Segment Open
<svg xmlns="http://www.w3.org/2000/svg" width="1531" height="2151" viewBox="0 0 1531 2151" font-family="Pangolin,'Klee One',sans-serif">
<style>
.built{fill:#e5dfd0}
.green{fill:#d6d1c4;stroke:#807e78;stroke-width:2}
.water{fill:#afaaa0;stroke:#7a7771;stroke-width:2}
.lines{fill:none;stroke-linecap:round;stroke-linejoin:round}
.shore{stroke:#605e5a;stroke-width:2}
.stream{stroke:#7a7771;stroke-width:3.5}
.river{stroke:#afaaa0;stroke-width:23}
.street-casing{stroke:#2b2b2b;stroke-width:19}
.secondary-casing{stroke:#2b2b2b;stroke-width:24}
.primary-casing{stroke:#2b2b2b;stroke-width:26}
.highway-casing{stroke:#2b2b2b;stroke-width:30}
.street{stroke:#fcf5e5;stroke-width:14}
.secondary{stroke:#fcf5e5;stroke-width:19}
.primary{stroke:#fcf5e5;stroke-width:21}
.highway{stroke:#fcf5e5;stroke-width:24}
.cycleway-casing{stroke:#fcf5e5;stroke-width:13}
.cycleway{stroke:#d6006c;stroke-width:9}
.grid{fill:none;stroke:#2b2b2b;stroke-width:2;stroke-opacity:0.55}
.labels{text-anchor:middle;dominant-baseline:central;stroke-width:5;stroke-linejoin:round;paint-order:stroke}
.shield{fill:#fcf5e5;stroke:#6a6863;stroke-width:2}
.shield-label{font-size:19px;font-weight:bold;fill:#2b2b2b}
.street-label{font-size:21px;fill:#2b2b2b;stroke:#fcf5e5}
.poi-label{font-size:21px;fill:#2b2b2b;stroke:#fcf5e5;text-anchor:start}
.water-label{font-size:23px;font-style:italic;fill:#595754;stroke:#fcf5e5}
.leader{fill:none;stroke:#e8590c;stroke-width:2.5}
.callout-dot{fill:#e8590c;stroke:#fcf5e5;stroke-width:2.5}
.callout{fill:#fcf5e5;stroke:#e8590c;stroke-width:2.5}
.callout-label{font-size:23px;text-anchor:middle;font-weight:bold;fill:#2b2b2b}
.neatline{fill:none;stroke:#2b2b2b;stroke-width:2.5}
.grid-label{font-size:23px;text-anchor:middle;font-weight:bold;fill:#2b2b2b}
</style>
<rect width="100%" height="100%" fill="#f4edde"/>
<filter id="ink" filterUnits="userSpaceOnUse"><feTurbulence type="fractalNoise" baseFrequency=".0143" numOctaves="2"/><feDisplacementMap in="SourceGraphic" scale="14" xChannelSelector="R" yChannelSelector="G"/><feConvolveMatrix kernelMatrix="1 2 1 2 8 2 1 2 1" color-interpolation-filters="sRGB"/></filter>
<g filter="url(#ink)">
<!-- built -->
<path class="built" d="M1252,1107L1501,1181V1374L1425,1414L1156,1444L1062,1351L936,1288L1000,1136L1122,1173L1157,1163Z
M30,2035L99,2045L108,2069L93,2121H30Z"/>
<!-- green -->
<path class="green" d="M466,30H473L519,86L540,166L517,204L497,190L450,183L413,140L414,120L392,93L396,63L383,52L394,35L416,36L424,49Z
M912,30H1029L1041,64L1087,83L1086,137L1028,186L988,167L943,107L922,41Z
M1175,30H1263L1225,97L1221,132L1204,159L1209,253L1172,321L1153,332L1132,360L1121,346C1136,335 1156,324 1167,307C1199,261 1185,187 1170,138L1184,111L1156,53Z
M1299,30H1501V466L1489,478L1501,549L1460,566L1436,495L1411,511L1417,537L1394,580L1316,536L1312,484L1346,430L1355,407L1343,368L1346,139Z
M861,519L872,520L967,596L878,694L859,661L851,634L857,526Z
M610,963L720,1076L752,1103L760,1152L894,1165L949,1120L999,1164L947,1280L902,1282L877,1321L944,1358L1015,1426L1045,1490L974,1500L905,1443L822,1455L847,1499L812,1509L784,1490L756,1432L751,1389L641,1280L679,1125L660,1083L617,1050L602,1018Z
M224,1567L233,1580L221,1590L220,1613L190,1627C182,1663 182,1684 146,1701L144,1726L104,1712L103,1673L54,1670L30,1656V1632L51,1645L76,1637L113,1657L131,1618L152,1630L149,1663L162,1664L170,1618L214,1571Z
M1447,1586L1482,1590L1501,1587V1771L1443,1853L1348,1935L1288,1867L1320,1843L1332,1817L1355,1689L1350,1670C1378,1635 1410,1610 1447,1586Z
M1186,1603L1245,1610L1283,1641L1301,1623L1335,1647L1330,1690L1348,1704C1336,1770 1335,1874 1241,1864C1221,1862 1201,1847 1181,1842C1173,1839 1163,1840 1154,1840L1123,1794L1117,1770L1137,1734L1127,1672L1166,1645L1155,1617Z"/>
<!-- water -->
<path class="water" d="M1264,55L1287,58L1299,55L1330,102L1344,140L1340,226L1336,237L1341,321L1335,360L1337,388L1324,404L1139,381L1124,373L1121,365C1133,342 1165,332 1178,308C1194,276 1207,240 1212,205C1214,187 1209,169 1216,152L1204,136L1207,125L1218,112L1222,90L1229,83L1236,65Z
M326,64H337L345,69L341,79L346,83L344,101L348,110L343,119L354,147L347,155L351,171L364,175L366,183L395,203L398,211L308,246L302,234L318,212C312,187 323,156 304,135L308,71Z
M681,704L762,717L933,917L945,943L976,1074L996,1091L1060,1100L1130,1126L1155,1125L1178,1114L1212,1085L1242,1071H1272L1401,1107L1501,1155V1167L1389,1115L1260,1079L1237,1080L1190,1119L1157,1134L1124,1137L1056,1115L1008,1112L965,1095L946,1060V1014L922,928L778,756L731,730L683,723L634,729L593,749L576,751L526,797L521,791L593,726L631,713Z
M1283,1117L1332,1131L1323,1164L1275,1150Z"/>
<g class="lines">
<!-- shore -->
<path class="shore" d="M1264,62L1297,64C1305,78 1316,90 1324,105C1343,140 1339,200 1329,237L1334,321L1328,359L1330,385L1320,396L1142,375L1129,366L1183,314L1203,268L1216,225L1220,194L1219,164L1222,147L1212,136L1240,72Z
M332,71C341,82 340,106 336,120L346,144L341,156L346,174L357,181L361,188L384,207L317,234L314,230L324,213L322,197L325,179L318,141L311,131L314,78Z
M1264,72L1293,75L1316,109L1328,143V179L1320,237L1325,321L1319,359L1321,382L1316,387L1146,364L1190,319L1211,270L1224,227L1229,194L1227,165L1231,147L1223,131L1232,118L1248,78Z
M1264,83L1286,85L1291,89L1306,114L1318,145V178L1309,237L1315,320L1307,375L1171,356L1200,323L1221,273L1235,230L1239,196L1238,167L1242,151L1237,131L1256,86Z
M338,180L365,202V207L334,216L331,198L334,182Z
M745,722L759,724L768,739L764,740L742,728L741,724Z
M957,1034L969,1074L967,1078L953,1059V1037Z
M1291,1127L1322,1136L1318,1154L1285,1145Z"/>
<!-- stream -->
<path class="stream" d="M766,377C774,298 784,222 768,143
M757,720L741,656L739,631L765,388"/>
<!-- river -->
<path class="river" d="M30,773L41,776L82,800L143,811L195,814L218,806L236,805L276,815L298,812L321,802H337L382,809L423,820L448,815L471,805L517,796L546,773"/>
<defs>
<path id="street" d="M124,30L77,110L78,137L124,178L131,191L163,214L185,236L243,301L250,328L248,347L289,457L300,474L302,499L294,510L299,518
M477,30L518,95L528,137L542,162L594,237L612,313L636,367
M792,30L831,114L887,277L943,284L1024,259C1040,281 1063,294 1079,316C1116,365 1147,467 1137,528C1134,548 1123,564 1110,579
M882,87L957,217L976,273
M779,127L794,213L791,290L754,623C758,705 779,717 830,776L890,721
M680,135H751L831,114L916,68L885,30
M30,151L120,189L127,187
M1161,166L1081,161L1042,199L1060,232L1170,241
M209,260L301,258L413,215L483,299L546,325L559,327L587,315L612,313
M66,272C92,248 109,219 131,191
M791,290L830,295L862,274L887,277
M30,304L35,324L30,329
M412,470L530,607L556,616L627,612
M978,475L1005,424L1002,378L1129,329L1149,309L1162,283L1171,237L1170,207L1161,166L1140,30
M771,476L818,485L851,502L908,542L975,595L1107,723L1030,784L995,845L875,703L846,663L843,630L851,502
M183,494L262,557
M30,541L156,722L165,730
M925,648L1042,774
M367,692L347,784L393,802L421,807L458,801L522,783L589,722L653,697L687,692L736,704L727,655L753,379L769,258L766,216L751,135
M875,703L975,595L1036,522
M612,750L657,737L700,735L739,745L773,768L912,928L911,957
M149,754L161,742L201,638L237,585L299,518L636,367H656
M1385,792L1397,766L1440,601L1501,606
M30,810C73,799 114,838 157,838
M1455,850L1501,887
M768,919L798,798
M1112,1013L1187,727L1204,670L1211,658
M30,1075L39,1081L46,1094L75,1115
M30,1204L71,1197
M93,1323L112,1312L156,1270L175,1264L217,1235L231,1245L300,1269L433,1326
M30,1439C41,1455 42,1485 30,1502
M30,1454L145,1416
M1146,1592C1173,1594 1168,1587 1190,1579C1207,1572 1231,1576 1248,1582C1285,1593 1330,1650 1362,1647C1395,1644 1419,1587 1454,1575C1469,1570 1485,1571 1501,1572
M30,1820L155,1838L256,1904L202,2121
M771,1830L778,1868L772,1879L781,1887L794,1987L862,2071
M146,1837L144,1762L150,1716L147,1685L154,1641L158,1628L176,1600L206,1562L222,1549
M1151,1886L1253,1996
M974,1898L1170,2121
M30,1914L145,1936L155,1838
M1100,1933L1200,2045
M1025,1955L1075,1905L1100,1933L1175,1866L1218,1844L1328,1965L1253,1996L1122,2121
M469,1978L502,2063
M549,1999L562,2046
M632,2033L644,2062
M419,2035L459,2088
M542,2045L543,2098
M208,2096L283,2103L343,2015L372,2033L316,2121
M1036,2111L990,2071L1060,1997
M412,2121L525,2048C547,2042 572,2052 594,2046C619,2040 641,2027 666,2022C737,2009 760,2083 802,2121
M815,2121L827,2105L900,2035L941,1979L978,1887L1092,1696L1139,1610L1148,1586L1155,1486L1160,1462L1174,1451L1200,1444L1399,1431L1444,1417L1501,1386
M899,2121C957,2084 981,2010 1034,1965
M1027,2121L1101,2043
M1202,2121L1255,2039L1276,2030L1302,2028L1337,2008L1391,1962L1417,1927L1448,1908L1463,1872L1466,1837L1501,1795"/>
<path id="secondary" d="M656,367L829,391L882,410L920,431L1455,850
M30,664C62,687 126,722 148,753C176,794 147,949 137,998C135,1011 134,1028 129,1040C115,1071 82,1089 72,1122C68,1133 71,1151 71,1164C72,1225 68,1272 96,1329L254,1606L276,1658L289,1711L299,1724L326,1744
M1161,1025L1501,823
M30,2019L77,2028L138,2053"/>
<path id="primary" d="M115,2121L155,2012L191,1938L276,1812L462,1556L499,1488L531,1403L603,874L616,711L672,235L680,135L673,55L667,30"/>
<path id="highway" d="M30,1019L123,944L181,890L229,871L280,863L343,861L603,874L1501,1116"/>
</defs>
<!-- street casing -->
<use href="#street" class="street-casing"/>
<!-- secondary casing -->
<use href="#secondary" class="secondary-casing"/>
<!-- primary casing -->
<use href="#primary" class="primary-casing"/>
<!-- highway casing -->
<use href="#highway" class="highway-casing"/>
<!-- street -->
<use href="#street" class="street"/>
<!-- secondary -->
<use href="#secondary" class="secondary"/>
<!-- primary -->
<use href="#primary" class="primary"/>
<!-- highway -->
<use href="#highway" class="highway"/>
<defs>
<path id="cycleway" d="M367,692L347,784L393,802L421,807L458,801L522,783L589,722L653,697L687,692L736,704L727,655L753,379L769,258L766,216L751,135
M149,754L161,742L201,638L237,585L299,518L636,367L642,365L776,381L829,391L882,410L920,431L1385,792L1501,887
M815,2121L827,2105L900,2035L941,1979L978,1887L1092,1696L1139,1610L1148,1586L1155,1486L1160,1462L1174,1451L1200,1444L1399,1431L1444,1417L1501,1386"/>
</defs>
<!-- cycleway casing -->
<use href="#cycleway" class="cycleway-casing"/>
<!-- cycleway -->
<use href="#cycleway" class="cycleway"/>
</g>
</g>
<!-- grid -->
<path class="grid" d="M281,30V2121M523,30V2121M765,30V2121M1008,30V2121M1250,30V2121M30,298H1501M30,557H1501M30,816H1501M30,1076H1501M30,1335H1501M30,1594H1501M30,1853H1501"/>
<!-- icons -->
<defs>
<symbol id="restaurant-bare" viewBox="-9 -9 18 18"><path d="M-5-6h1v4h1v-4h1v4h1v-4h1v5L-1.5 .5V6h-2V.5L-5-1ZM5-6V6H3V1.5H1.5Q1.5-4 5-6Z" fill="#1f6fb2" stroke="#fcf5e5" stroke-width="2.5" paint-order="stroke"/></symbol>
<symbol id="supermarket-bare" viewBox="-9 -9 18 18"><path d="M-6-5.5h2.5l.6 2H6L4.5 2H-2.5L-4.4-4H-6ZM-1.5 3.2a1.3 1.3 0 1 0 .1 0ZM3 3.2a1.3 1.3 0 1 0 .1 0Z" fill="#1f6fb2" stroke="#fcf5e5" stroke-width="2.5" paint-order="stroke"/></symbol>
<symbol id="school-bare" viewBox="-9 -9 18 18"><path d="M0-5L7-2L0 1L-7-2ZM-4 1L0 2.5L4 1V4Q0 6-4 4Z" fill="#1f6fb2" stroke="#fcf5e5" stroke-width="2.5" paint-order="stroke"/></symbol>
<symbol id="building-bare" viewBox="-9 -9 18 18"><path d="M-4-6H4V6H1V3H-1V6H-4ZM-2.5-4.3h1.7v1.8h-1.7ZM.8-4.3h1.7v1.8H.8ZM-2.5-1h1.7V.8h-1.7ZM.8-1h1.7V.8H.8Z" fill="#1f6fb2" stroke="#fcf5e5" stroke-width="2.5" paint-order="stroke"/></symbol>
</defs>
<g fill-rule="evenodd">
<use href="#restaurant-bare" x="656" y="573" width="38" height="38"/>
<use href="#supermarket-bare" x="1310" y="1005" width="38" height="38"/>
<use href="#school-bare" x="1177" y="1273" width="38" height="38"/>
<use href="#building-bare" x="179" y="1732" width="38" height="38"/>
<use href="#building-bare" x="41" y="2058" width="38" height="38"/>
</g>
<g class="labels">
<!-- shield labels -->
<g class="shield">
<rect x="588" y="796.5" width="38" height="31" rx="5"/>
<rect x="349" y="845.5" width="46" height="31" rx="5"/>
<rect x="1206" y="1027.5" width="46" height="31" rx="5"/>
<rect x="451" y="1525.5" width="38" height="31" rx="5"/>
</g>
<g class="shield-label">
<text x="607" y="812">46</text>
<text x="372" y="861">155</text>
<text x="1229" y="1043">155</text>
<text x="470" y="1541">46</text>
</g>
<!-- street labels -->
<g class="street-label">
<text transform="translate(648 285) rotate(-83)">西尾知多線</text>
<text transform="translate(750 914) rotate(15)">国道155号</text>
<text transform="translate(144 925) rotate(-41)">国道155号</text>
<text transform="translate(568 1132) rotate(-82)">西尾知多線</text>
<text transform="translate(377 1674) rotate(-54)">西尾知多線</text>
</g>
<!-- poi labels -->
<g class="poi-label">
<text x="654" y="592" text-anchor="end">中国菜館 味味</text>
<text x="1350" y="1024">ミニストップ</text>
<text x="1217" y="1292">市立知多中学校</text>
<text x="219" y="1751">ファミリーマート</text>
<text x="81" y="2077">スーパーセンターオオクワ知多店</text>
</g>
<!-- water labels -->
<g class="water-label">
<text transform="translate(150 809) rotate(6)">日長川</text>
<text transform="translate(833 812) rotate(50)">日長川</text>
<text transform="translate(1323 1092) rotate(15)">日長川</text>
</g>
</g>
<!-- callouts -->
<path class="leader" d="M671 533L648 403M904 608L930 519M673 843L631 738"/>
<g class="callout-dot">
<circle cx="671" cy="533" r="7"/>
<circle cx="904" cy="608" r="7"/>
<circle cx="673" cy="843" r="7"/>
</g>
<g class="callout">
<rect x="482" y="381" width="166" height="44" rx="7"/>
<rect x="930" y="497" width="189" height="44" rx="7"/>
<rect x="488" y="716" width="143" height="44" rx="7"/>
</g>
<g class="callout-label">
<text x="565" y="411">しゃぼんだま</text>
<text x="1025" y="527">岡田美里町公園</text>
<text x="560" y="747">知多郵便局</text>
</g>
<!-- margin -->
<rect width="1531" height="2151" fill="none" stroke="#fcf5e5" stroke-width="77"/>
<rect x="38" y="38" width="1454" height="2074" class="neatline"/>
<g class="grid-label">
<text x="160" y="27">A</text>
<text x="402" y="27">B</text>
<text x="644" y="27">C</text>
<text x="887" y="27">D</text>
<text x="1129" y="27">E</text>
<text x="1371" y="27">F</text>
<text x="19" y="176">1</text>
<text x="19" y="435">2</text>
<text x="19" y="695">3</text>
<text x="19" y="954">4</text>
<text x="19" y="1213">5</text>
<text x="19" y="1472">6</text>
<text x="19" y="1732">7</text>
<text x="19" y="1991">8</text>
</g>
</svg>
Segment Closed
WHAT YOU SHOULD DO: Whenever "lines" occurs in a line above, copy that line.

EXPECTED ANSWER:
.lines{fill:none;stroke-linecap:round;stroke-linejoin:round}
<g class="lines">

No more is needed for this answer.